▶ **THE PROBLEM**
Exact copies of all records below are needed.

Dataset entries
___
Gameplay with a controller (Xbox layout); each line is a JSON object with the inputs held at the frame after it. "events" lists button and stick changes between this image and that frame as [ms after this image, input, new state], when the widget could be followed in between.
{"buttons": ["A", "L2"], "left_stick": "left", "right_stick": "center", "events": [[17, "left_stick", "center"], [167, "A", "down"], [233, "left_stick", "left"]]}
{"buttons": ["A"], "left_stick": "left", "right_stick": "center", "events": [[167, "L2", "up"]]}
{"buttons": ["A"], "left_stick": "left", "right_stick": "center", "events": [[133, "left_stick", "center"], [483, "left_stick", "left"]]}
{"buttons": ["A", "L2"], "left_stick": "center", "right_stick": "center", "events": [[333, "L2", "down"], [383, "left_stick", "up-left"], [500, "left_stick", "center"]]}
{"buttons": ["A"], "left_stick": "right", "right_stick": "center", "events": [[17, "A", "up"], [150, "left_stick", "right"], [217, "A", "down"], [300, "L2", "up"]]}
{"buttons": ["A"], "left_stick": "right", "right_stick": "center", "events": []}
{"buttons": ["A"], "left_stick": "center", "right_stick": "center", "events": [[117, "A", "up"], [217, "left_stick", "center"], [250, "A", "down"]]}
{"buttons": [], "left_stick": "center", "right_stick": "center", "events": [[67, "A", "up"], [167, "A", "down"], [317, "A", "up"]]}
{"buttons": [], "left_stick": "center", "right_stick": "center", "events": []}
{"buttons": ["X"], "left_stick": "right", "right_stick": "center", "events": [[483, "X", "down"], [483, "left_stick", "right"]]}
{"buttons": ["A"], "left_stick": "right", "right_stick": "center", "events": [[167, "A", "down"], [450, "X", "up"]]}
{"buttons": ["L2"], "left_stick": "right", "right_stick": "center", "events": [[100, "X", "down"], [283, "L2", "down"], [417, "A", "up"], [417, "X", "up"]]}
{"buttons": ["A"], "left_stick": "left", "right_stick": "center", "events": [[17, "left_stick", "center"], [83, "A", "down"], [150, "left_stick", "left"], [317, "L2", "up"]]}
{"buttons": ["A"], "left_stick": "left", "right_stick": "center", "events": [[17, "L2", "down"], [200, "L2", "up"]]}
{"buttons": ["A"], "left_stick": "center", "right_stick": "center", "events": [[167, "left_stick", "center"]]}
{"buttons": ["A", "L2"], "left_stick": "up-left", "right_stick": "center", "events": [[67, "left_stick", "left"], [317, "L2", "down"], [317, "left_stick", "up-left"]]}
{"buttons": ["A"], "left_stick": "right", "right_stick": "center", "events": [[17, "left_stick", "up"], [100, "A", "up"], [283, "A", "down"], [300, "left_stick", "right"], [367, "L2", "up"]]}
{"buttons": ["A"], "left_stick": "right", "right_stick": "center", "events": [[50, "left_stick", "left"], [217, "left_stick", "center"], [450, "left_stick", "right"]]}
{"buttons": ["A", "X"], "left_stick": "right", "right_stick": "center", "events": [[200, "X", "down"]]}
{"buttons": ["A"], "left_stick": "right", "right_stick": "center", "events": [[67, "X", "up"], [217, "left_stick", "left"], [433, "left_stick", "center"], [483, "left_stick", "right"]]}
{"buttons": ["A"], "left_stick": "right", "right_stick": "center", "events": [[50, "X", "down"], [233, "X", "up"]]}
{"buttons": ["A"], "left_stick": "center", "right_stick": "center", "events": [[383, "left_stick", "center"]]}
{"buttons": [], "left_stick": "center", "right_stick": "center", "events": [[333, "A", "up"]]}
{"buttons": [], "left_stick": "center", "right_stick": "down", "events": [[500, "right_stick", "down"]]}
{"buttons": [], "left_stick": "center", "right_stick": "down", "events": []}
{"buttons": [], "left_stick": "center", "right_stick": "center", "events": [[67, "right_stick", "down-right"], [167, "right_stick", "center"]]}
___
▶ **TASK RESPONSE**
Gameplay with a controller (Xbox layout); each line is a JSON object with the inputs held at the frame after it. "events" lists button and stick changes between this image and that frame as [ms after this image, input, new state], when the widget could be followed in between.
{"buttons": ["A", "L2"], "left_stick": "left", "right_stick": "center", "events": [[17, "left_stick", "center"], [167, "A", "down"], [233, "left_stick", "left"]]}
{"buttons": ["A"], "left_stick": "left", "right_stick": "center", "events": [[167, "L2", "up"]]}
{"buttons": ["A"], "left_stick": "left", "right_stick": "center", "events": [[133, "left_stick", "center"], [483, "left_stick", "left"]]}
{"buttons": ["A", "L2"], "left_stick": "center", "right_stick": "center", "events": [[333, "L2", "down"], [383, "left_stick", "up-left"], [500, "left_stick", "center"]]}
{"buttons": ["A"], "left_stick": "right", "right_stick": "center", "events": [[17, "A", "up"], [150, "left_stick", "right"], [217, "A", "down"], [300, "L2", "up"]]}
{"buttons": ["A"], "left_stick": "right", "right_stick": "center", "events": []}
{"buttons": ["A"], "left_stick": "center", "right_stick": "center", "events": [[117, "A", "up"], [217, "left_stick", "center"], [250, "A", "down"]]}
{"buttons": [], "left_stick": "center", "right_stick": "center", "events": [[67, "A", "up"], [167, "A", "down"], [317, "A", "up"]]}
{"buttons": [], "left_stick": "center", "right_stick": "center", "events": []}
{"buttons": ["X"], "left_stick": "right", "right_stick": "center", "events": [[483, "X", "down"], [483, "left_stick", "right"]]}
{"buttons": ["A"], "left_stick": "right", "right_stick": "center", "events": [[167, "A", "down"], [450, "X", "up"]]}
{"buttons": ["L2"], "left_stick": "right", "right_stick": "center", "events": [[100, "X", "down"], [283, "L2", "down"], [417, "A", "up"], [417, "X", "up"]]}
{"buttons": ["A"], "left_stick": "left", "right_stick": "center", "events": [[17, "left_stick", "center"], [83, "A", "down"], [150, "left_stick", "left"], [317, "L2", "up"]]}
{"buttons": ["A"], "left_stick": "left", "right_stick": "center", "events": [[17, "L2", "down"], [200, "L2", "up"]]}
{"buttons": ["A"], "left_stick": "center", "right_stick": "center", "events": [[167, "left_stick", "center"]]}
{"buttons": ["A", "L2"], "left_stick": "up-left", "right_stick": "center", "events": [[67, "left_stick", "left"], [317, "L2", "down"], [317, "left_stick", "up-left"]]}
{"buttons": ["A"], "left_stick": "right", "right_stick": "center", "events": [[17, "left_stick", "up"], [100, "A", "up"], [283, "A", "down"], [300, "left_stick", "right"], [367, "L2", "up"]]}
{"buttons": ["A"], "left_stick": "right", "right_stick": "center", "events": [[50, "left_stick", "left"], [217, "left_stick", "center"], [450, "left_stick", "right"]]}
{"buttons": ["A", "X"], "left_stick": "right", "right_stick": "center", "events": [[200, "X", "down"]]}
{"buttons": ["A"], "left_stick": "right", "right_stick": "center", "events": [[67, "X", "up"], [217, "left_stick", "left"], [433, "left_stick", "center"], [483, "left_stick", "right"]]}
{"buttons": ["A"], "left_stick": "right", "right_stick": "center", "events": [[50, "X", "down"], [233, "X", "up"]]}
{"buttons": ["A"], "left_stick": "center", "right_stick": "center", "events": [[383, "left_stick", "center"]]}
{"buttons": [], "left_stick": "center", "right_stick": "center", "events": [[333, "A", "up"]]}
{"buttons": [], "left_stick": "center", "right_stick": "down", "events": [[500, "right_stick", "down"]]}
{"buttons": [], "left_stick": "center", "right_stick": "down", "events": []}
{"buttons": [], "left_stick": "center", "right_stick": "center", "events": [[67, "right_stick", "down-right"], [167, "right_stick", "center"]]}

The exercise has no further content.